Tom Swifties!

“But I didn’t eat the salmon mousse!” said Bill, at the pearly Gates.

:confused:

“This beer is to damn light,” said Tom, stoutly.

“This floor is too damn slippery,” said Tom, ruggedly.

“I insist that you address me with the formality befitting a Broadway legend” said Stritch miscellaneously.

“I repeat…no wife of mine is going to undergo a Caesarian” Tom belabored.

“This next passage is played pizzicato” said Tom pluckily.

“Guess Leo’s not a Monty Python fan,” said Tom, meaningfully and lively.

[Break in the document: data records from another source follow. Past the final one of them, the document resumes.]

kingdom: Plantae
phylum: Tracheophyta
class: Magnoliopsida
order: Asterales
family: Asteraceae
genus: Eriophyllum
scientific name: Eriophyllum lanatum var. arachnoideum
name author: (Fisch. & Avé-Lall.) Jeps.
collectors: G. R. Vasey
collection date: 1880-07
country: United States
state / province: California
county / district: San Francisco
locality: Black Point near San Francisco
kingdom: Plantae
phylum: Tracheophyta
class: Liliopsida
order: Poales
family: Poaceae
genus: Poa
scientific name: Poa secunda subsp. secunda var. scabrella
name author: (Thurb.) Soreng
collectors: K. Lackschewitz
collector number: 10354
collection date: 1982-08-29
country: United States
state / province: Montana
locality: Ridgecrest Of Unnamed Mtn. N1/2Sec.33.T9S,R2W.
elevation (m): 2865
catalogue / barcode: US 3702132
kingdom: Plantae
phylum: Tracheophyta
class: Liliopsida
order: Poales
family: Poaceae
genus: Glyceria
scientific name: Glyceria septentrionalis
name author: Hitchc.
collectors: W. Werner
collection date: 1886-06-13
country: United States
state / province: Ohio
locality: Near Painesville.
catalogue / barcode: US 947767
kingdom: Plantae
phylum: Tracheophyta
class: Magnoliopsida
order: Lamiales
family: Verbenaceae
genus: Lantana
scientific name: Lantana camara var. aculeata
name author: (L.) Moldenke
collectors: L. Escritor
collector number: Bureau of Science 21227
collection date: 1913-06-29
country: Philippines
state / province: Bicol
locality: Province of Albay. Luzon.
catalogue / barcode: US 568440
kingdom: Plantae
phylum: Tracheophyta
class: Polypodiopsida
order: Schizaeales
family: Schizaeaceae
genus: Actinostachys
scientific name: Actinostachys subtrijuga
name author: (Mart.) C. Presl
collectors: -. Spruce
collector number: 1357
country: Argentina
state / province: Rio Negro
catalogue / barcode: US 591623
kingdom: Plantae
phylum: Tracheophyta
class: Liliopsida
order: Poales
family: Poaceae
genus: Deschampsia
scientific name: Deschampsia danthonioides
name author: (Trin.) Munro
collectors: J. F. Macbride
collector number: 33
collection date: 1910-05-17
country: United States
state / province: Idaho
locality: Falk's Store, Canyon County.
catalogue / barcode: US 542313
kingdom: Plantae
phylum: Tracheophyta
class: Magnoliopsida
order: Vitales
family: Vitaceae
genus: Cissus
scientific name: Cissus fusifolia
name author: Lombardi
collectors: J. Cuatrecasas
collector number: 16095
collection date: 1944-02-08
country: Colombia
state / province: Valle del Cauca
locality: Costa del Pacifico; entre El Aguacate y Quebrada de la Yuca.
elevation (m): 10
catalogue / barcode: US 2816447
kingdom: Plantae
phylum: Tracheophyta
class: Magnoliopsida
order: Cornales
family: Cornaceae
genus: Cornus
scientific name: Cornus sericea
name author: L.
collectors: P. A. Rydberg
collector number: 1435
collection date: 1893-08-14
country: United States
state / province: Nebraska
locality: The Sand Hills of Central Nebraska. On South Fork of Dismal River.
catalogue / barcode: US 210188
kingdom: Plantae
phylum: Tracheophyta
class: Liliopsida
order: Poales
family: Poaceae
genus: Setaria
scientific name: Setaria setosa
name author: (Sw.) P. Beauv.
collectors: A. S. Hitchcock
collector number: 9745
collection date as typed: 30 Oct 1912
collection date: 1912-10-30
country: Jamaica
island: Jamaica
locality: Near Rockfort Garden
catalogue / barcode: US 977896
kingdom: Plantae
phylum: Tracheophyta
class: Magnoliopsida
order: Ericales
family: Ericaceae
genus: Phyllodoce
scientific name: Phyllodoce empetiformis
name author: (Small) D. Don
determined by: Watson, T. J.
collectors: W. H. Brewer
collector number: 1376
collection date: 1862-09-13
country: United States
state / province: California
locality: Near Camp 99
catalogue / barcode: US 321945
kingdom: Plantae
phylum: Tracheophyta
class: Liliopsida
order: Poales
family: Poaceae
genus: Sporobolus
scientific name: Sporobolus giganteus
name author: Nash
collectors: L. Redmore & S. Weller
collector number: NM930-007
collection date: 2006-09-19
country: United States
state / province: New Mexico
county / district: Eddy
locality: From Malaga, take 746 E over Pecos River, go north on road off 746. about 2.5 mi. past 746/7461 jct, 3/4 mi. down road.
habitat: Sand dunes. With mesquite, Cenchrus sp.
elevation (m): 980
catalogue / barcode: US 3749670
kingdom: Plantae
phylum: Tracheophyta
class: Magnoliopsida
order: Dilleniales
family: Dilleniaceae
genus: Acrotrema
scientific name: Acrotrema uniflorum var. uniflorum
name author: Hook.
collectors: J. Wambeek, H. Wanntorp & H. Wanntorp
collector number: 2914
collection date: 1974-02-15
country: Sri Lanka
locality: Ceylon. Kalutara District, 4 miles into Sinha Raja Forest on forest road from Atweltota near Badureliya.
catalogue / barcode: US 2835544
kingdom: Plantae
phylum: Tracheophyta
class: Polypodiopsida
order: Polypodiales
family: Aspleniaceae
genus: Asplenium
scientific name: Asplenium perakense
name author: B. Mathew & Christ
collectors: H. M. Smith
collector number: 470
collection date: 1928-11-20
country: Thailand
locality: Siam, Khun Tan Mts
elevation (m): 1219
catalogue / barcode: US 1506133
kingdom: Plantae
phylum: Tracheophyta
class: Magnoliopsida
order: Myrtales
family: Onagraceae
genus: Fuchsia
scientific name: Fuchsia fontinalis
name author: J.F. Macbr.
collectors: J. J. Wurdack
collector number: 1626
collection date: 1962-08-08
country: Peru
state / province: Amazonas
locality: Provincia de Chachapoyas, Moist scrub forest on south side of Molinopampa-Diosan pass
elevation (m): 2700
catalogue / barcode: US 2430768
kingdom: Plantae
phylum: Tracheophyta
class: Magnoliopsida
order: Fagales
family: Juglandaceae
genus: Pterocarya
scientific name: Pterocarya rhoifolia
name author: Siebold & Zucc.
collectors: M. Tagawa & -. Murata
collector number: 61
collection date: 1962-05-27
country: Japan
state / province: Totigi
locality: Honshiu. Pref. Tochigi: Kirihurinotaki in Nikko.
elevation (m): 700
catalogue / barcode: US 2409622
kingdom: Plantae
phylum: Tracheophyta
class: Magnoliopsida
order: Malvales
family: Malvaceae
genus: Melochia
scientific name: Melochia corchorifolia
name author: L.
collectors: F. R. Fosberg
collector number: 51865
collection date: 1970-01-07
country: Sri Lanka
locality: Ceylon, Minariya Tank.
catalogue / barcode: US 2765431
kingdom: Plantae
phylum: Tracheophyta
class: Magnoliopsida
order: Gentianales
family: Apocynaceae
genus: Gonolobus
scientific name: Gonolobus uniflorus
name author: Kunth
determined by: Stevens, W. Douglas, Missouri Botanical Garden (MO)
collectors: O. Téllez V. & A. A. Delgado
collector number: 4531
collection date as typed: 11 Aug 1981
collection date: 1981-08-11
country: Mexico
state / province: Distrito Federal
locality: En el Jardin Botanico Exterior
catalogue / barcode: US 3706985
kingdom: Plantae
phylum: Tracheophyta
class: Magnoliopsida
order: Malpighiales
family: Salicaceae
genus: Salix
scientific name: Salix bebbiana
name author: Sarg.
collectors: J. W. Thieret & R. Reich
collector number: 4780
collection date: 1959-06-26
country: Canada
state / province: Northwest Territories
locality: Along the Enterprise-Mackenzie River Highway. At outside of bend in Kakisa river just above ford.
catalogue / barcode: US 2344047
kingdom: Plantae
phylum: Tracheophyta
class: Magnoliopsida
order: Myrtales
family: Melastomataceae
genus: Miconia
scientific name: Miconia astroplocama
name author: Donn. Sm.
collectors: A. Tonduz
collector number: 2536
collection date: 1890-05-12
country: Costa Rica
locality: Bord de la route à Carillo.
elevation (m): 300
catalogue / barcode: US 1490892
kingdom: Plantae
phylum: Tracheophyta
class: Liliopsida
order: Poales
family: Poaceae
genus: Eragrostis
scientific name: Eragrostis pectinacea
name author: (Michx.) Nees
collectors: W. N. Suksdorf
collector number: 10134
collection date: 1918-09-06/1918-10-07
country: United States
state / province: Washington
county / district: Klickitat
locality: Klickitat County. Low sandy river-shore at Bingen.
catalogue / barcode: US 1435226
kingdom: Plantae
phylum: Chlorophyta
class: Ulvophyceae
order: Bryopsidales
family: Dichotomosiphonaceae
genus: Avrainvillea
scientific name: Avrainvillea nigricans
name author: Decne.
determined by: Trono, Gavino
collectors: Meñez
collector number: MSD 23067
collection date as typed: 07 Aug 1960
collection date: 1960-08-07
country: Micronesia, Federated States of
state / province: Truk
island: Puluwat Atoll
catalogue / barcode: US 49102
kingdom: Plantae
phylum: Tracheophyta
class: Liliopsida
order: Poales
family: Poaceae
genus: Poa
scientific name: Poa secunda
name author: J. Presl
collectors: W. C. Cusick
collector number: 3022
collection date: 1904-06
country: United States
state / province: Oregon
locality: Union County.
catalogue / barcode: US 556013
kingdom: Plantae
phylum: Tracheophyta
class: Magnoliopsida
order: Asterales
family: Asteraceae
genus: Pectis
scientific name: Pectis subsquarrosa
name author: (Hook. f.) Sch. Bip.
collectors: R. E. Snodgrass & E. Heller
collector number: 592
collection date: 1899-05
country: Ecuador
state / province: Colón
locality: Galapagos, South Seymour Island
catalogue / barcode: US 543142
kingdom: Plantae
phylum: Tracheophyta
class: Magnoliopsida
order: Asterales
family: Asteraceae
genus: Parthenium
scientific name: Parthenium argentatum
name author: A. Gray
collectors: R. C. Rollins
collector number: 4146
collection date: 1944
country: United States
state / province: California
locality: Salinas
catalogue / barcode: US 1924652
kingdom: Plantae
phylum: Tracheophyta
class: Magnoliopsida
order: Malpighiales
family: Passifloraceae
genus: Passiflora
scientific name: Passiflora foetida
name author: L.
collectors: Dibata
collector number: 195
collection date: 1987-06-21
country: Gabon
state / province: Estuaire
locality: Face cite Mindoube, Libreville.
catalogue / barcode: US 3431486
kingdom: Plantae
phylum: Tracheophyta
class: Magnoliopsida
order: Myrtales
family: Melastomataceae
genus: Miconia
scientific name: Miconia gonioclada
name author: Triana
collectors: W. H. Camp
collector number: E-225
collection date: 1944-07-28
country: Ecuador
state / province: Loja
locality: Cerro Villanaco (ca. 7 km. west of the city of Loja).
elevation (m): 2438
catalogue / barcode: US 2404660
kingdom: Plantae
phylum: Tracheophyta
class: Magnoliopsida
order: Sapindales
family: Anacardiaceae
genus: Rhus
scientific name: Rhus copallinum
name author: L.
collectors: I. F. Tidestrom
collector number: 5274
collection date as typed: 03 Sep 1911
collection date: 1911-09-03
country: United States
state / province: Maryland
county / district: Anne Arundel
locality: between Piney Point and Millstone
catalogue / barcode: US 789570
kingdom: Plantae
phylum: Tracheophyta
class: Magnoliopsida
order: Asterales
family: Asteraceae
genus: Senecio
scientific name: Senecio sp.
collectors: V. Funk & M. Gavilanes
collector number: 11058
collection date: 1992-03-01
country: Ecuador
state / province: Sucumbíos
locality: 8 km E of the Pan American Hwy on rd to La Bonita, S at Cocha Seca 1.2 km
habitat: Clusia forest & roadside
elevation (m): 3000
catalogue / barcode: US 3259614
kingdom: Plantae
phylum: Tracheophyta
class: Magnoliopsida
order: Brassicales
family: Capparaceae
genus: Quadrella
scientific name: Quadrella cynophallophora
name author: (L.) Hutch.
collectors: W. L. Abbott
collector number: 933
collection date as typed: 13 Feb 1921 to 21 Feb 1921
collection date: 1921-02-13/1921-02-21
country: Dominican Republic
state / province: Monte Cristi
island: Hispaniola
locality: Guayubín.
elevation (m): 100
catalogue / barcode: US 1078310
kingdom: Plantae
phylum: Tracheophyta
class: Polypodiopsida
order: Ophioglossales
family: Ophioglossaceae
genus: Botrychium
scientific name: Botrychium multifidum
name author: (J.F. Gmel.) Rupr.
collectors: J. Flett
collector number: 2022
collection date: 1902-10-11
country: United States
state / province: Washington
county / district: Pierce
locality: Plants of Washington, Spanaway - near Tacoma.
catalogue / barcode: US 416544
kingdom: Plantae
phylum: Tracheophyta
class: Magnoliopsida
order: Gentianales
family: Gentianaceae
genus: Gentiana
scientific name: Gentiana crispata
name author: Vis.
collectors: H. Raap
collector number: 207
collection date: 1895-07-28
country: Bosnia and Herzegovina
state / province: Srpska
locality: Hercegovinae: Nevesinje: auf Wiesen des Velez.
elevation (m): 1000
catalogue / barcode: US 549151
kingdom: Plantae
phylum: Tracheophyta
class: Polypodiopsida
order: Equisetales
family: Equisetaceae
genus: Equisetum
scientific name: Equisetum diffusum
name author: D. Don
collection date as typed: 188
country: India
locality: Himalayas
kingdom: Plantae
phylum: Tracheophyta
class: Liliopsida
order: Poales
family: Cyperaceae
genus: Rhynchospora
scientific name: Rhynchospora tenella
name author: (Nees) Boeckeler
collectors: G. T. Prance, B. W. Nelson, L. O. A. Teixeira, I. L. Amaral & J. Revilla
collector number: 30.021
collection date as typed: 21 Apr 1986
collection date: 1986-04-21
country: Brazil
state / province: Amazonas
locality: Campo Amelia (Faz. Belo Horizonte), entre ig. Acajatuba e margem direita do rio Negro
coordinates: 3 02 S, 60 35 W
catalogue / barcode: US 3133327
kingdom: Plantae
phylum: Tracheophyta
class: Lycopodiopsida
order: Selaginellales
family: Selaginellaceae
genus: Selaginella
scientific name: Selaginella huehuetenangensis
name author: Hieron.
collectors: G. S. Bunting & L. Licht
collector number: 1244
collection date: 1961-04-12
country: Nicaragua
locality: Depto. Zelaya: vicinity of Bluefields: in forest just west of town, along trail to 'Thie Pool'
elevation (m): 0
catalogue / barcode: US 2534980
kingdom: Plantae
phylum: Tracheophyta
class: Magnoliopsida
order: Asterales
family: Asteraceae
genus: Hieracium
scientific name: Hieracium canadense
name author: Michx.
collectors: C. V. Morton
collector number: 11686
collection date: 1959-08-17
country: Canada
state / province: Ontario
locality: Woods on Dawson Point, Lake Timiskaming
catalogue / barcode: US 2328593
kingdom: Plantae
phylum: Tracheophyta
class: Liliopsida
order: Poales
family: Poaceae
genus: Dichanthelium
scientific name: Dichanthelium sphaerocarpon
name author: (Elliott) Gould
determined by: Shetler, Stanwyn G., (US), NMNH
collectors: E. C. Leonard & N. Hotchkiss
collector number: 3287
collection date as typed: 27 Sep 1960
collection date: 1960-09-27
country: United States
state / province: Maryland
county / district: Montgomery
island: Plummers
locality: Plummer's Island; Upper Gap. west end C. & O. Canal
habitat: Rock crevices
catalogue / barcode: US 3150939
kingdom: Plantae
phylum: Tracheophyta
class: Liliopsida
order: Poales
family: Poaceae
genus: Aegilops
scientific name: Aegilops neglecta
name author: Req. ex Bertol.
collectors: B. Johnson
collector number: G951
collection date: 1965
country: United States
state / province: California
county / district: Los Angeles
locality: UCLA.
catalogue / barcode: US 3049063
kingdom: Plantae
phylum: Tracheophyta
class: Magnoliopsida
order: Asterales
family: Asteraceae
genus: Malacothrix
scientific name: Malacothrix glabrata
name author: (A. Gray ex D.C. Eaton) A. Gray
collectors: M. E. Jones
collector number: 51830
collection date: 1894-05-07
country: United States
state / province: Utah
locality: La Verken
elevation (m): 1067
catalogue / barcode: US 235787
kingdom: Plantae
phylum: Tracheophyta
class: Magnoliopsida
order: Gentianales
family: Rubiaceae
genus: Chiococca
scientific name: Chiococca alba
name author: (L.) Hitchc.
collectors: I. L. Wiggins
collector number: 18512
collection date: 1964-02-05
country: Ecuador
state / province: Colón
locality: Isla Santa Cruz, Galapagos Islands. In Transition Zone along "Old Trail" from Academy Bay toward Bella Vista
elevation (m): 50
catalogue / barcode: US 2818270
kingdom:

“I can tell just by holding it that this ballpoint pen is a cheap knock-off” said Tom, feeling phobic.

“The actors and actresses in that movie all sucked” said Tom, downcast.

“How can I ever hope to succeed on this show after the high standards set by my predecessor?” said Johnny, not feeling up to par.

“I can probably substitute sage in this recipe” said Tom, making up for lost time.

“Sorry, honey…I guess my aim has been a little careless lately” said Tom, pissed off.

“Here” said Tom presently.

“Where is that damn Mayflower truck?” said Tom, unmoved.

“Function, practice, content, odorous” said Tom formally.

“So, Robin Hood, my arch enemy - we meet again!” Tom bowed.

“Oral sex is da bomb!” said the Roman, gladiator. :wink:

“That’s a beautiful laser pointer you have there,” Tom beamed.

“Guilty! Guilty! Guilty! Guilty!” said Judge Roy Bean, hanging on his every word.